Alle broeders en zusters hebben als een deel van het gemeentelijke lichaam een definitief aandeel aan de harmonieuze werking van het lichaam. Zij erkennen deze voortreffelijke „gaven in mensen” als degenen aan wie voor het welzijn van het gemeentelijke lichaam, gehoorzaamheid geschonken moet worden (Hebr. 13:17). Elk draagt zijn deel bij door „in juiste mate” overeenkomstig zijn of haar geloof, omstandigheden en bekwaamheden te functioneren en door samen te werken met „elk gewricht dat geeft wat nodig is”. Op deze wijze is de gehele gemeente gelukkig, zonder dat er „pijnlijke” plekken zijn of plaatsen waar wrijving optreedt.
Getuigt het niet van een wonderbaarlijke wijsheid van de zijde van Christus als Hoofd van de gemeente om deze „gaven in mensen” te verschaffen? Is het niet vertroostend te weten dat er mannen zijn om ons te helpen, broeders van ons, die met ons samenwerken en die dezelfde problemen en ervaringen hebben als wij? Vervult het ons niet met gevoelens van hartelijkheid en waardering jegens hen dat zij zich aan de invloed van Gods geest hebben onderworpen, zodat hun natuurlijke bekwaamheden zijn vermeerderd en worden aangewend om God en ons allen te dienen?
Een gave of gift wordt geschonken om in een behoefte te voorzien of om iemand blij te maken. Christus heeft deze dingen beslist in gedachten gehad toen hij de „gaven in mensen” schonk. Ouderlingen en dienaren in de bediening moeten derhalve in het belang van de vreugde en het geluk van alle gemeenteleden werken. Zij moeten het vermijden zich bij de broeders en zusters gevreesd te maken. Ook dienen zij zich niet als „weldoeners” te beschouwen, jegens wie de broeders en zusters in zeker opzicht verplichtingen hebben, want zij moeten niet zo zijn als de regeerders van het samenstel van dingen van deze wereld (Luk. 22:25, 26). Christus is de Weldoener jegens wie allen verplichtingen hebben. Hij bestuurt de aangelegenheden van de gemeente tot ons geluk. Zijn ’juk is weldadig en zijn vracht is licht’. — Matth. 11:30; 1 Tim. 6:15.
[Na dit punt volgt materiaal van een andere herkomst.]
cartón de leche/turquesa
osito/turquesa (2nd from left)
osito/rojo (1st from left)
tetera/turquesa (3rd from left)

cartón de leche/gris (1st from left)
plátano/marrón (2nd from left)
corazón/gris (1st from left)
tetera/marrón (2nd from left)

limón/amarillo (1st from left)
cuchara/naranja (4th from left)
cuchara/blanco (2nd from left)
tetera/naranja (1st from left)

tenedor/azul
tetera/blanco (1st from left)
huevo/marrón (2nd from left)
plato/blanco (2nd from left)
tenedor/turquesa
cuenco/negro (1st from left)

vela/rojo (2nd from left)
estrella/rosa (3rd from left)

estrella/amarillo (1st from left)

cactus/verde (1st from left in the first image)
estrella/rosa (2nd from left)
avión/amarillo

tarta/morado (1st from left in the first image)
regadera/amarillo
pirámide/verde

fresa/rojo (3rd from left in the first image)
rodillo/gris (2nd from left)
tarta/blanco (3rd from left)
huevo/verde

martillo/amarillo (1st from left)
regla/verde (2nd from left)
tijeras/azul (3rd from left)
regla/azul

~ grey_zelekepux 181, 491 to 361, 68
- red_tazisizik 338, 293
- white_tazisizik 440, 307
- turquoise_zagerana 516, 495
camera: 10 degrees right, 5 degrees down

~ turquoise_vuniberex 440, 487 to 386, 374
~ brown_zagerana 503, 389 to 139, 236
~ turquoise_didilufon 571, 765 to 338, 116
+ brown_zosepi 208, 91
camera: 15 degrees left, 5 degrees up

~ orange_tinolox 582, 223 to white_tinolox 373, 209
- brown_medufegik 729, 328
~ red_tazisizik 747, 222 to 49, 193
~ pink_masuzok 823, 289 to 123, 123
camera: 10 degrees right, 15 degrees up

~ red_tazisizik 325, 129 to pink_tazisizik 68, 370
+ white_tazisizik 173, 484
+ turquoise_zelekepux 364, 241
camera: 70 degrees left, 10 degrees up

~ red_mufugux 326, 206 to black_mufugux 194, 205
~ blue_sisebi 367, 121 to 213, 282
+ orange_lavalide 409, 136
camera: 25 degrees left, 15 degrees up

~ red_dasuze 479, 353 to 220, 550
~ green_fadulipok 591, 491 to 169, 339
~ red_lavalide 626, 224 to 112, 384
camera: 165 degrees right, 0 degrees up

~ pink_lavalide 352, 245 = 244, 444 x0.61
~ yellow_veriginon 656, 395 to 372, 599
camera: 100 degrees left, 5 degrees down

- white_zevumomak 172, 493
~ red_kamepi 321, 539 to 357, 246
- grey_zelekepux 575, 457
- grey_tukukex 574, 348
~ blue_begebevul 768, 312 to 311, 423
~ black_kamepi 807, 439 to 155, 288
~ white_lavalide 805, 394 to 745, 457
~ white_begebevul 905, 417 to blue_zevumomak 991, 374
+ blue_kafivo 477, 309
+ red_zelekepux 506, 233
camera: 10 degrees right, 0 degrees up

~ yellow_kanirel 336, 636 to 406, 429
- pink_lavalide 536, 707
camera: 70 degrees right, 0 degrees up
Allen in de gemeente dienen Jehovah God derhalve door bemiddeling van Christus te danken voor deze regeling, die zo verschilt van die van de wereld. Een juiste waardering kan ons helpen tot de „nauwkeurige kennis van de Zoon van God” te komen en hem volledig als het Hoofd van de gemeente te erkennen. Dit zal ertoe leiden dat wij in de juiste verhouding tot Jehovah God blijven staan — beslist het belangrijkste doel van alle ware christenen! — Ef. 4:13; Jer. 9:23, 24.